Devenu citoyen américain il y a un an, après dix ans de démarches, me voici parvenu à l’étape ultime : célébrer Thanksgiving. Ne pas célébrer le quatrième jeudi de novembre serait ne pas être tout à fait américain, voire être clairement anti-américain.
Mieux qu’une carte verte, un passeport et le droit de voter, n’est-ce pas Thanksgiving qui consacre véritablement l’intégration dans la nation ? En termes culturels et spirituels, certainement oui. La preuve en est que c’est la seule fête, respectée par tous quelle que soit sa langue, sa culture ou sa religion. C’est le seul jour de l’année où la nation américaine met de côté ses différends et cesse d’être divisée. Autour d’un repas qui commence étrangement en milieu d’après-midi — so strange pour un Français habitué à passer à table dans la nuit —, nous ne sommes plus que des Américains et rien d’autre. On rêverait pour la France d’une célébration équivalente, où l’on se satisferait de n’être que français, sans haine ni préjugé envers quiconque. Mais pas de Thanksgiving ni de « Merci Donnant » en France.
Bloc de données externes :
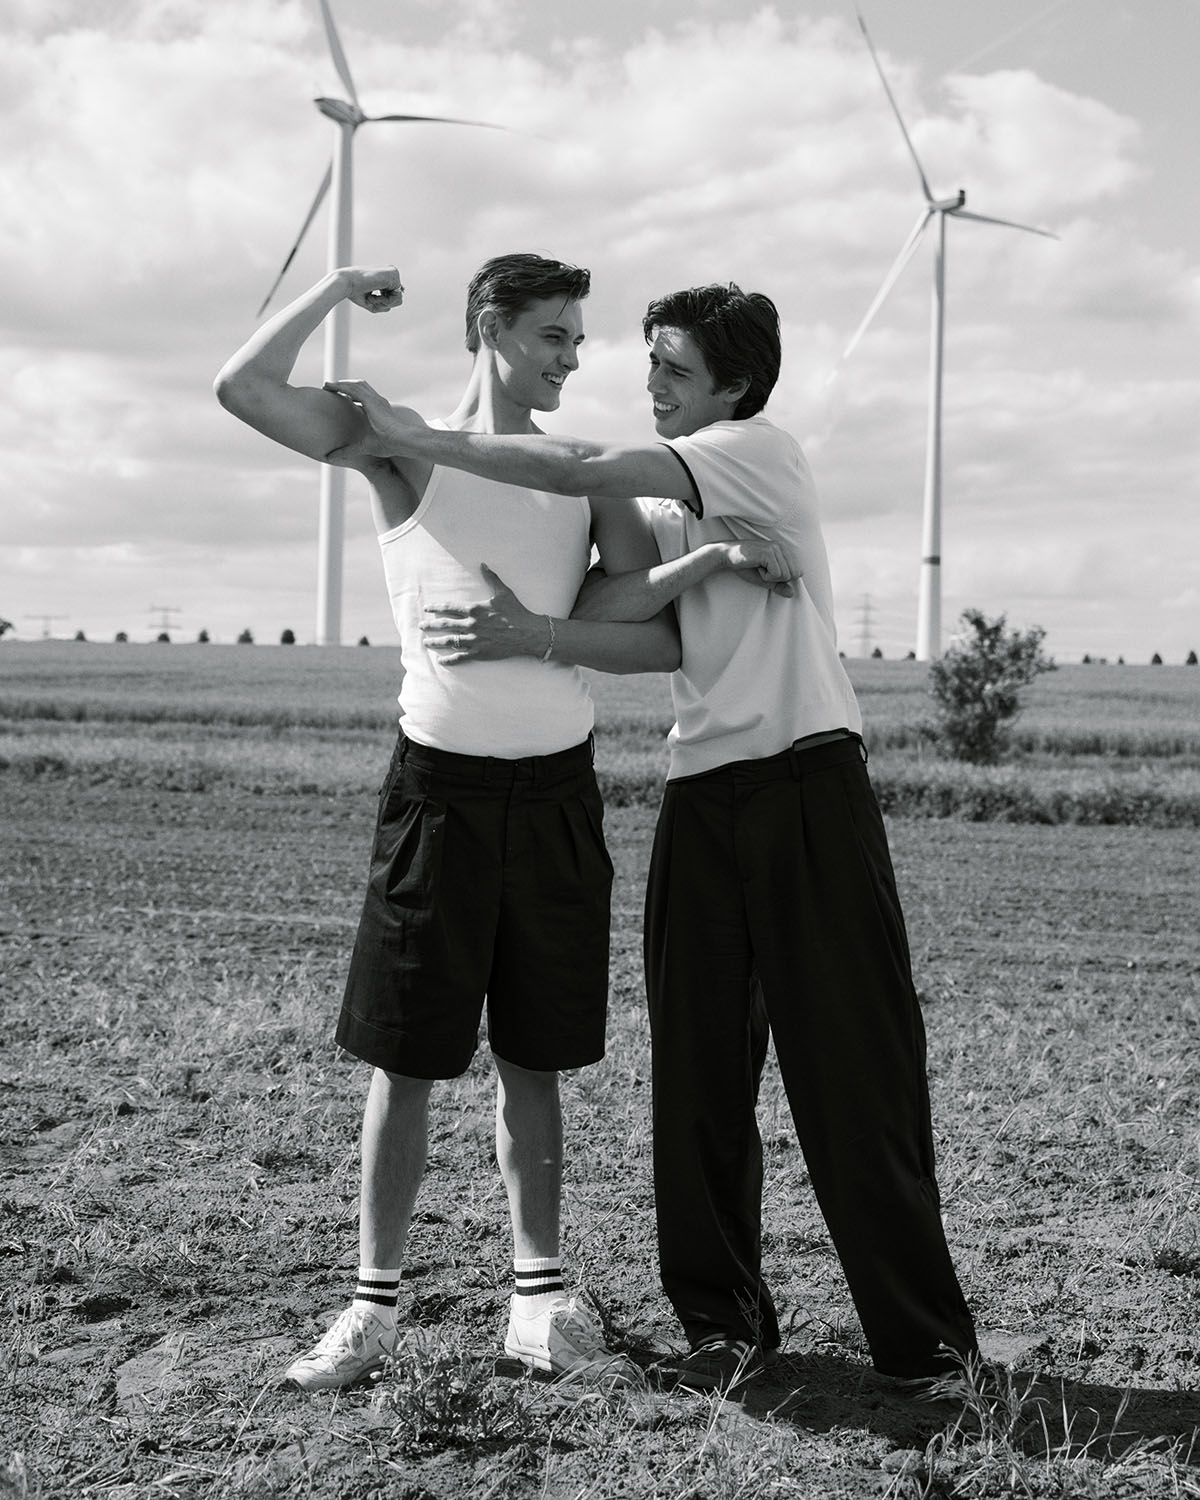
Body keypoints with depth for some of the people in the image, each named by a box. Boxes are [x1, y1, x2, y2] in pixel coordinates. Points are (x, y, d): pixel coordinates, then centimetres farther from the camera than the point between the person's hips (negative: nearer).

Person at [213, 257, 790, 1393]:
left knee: (532, 1058, 9)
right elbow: (242, 389, -10)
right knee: (405, 1060, 2)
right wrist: (338, 287, -4)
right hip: (441, 784, -2)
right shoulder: (408, 448, 1)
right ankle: (375, 1303, 14)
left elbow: (662, 641, 0)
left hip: (554, 789, 3)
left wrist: (533, 636, -14)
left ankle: (539, 1301, 17)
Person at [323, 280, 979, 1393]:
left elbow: (583, 471, -14)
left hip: (808, 779, -6)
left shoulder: (763, 450, -3)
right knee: (698, 1069, 3)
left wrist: (416, 439, -11)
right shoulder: (660, 500, 17)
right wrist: (535, 627, -22)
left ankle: (921, 1330, 9)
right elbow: (624, 594, -1)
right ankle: (723, 1318, 15)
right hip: (701, 793, 6)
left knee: (857, 1059, -2)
Que célèbre-t-on au juste aux Etats-Unis ? Ce qui fut à l’origine une action de grâce religieuse, évangélique, tournée vers Dieu aux dépens des dindes d’Amérique du Nord, est devenu avec les siècles une célébration athée, mais demeure un peu spirituelle tout de même. Chacun, selon ses croyances, remercie son Dieu, ses parents ou ses voisins pour le privilège d’être américain. Le jour de Thanksgiving, les Etats-Unis sont implicitement perçus comme la Terre Promise — ce qu’ils devinrent pour les pèlerins, chassés de leur pays pour leurs convictions religieuses. La plupart des Américains ont oublié ou n’ont jamais connu les origines bibliques de la terre d’accueil qu’ils célèbrent, mais par cette célébration même, ils reconnaissent que l’Amérique est « exceptionnelle ».
Pour ceux qui ne se résolvent pas à massacrer les dindes, on sait qu’il en existe maintenant tout en soja, pour les végétariens. C’est tout aussi symbolique et tout aussi américain.